▶ [What the exercise asks]
Those lines of the data that hold the word "Рубильники" are to be copied out.

Top of Dataset

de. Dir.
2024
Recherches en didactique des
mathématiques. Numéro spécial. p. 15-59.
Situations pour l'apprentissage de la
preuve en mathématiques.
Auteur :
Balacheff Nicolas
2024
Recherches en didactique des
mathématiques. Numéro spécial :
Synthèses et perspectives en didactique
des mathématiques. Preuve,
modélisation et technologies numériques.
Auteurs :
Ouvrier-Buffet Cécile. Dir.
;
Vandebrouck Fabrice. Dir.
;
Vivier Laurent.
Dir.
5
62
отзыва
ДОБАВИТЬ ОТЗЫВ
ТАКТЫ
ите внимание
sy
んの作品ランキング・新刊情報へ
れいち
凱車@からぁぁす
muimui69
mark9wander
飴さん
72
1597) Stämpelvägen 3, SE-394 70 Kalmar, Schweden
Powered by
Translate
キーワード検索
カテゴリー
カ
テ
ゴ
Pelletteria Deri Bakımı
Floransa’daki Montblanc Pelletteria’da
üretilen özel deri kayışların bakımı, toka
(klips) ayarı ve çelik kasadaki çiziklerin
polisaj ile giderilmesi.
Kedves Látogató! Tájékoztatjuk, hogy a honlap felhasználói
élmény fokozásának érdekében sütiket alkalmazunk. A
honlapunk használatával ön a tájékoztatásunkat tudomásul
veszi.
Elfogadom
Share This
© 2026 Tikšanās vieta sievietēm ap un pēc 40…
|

Bottom of Dataset
Top of Dataset

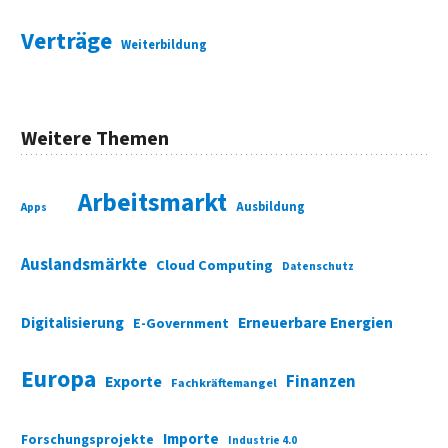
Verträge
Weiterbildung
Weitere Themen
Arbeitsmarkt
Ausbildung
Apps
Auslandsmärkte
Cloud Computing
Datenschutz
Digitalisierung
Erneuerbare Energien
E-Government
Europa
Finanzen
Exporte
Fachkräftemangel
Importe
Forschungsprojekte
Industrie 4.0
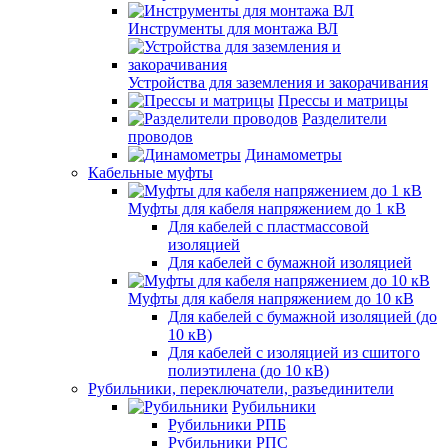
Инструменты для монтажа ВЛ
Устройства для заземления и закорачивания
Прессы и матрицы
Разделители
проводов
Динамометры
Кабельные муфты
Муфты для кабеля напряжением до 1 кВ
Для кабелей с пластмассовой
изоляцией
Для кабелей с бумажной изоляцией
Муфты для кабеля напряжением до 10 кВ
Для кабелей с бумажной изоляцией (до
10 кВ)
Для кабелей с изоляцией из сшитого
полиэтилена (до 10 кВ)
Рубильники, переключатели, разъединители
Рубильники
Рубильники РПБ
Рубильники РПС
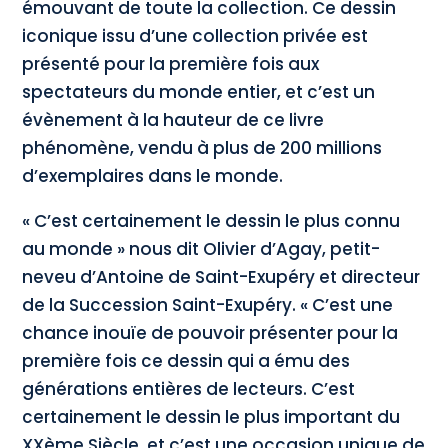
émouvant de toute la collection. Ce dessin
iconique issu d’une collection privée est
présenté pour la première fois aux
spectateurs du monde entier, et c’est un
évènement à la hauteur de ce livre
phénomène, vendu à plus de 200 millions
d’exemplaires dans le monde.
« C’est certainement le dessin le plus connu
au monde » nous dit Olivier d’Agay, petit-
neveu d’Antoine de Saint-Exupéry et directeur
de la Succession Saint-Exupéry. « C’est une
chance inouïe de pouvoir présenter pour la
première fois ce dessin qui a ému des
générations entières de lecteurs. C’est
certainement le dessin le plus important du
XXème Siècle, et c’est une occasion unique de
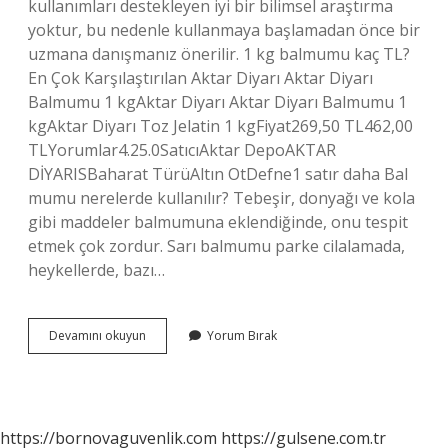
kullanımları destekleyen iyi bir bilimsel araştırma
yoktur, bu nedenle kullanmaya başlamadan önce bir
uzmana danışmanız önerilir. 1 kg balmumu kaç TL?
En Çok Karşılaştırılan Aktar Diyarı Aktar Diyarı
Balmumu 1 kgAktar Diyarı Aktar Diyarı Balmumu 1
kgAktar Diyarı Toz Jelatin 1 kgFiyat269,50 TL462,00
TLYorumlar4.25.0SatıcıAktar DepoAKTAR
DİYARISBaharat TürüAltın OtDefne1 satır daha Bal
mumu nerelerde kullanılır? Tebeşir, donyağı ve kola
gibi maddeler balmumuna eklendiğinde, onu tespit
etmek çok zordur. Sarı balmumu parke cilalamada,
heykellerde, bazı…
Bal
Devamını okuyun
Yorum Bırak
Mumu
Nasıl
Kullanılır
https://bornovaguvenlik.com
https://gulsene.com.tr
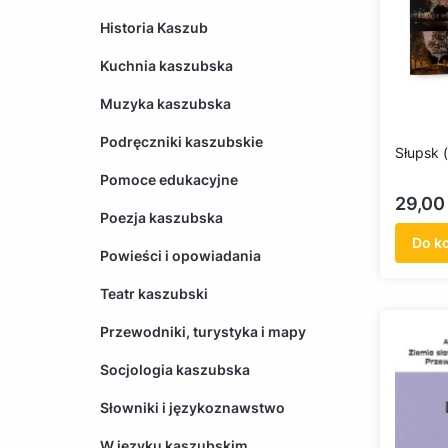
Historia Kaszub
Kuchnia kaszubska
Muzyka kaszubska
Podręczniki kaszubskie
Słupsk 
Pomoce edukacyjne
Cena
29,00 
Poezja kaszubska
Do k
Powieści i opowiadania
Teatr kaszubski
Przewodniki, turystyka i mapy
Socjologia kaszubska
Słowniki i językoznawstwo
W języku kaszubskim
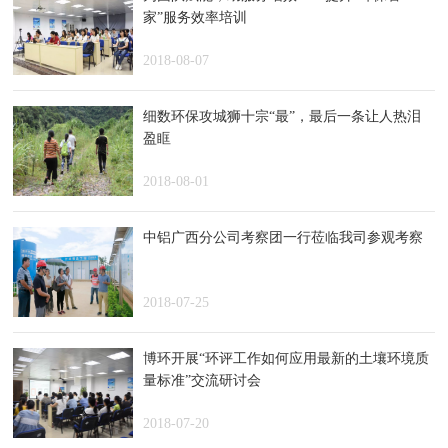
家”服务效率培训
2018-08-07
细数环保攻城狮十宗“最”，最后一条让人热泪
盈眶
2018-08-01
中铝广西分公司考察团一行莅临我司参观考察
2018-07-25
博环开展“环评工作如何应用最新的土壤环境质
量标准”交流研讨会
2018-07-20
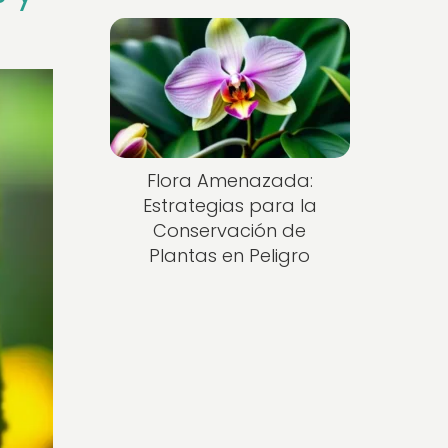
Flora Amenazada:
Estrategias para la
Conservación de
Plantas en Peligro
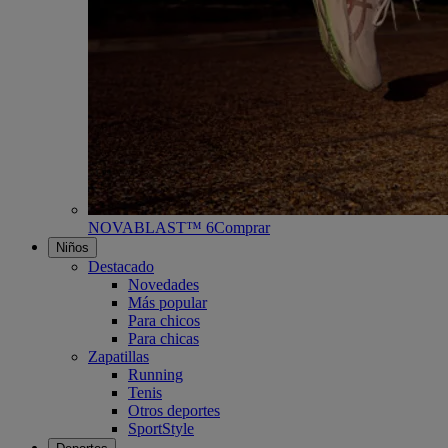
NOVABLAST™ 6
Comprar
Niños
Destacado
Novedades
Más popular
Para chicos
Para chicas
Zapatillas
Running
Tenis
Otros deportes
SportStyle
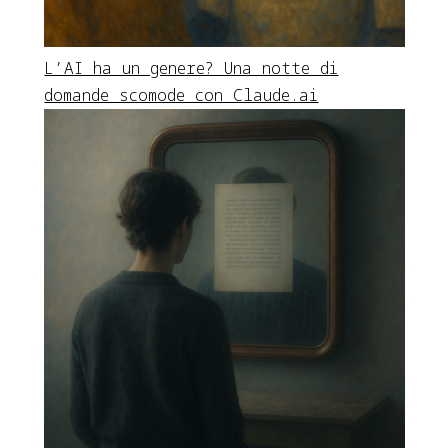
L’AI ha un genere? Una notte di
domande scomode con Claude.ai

Bottom of Dataset
Top of Dataset

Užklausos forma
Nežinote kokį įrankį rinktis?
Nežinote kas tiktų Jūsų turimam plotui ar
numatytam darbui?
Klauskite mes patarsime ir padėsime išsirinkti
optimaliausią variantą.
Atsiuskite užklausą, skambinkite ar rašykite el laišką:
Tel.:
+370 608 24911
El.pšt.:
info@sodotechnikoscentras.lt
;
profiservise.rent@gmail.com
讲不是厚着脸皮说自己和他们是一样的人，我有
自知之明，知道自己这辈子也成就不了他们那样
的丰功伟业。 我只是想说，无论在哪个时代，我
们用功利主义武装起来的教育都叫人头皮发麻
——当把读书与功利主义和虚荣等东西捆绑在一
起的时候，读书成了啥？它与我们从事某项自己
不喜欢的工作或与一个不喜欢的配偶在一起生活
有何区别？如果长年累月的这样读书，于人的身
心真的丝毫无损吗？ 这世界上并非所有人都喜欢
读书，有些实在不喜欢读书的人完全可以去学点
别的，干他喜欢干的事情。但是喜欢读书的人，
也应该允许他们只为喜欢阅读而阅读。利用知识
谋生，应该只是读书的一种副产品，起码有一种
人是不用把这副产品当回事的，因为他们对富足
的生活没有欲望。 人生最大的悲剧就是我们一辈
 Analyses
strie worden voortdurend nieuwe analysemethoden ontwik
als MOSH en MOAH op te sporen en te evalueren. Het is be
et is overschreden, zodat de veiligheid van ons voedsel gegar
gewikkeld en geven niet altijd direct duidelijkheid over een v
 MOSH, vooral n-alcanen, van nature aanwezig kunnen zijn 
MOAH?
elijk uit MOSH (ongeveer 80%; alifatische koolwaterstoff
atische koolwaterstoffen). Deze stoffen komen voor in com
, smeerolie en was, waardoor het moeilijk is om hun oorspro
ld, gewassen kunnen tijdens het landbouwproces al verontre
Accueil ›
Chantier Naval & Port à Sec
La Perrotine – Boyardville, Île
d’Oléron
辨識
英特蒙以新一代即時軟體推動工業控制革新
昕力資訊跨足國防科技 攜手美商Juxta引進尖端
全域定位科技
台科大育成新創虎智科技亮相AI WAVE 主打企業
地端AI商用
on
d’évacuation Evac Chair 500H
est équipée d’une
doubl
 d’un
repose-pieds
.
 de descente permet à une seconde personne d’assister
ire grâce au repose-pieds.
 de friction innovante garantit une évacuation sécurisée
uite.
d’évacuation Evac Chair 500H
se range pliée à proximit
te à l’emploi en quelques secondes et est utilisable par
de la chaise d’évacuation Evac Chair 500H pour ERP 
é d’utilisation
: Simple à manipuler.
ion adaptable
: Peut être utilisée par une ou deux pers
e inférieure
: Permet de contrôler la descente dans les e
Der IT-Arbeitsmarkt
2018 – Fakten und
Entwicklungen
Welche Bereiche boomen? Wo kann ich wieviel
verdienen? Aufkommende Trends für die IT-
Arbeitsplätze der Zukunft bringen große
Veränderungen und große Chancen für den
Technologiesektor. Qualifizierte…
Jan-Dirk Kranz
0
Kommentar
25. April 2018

Bottom of Dataset

▶ [Solution to the problem]
Рубильники, переключатели, разъединители
Рубильники
Рубильники РПБ
Рубильники РПС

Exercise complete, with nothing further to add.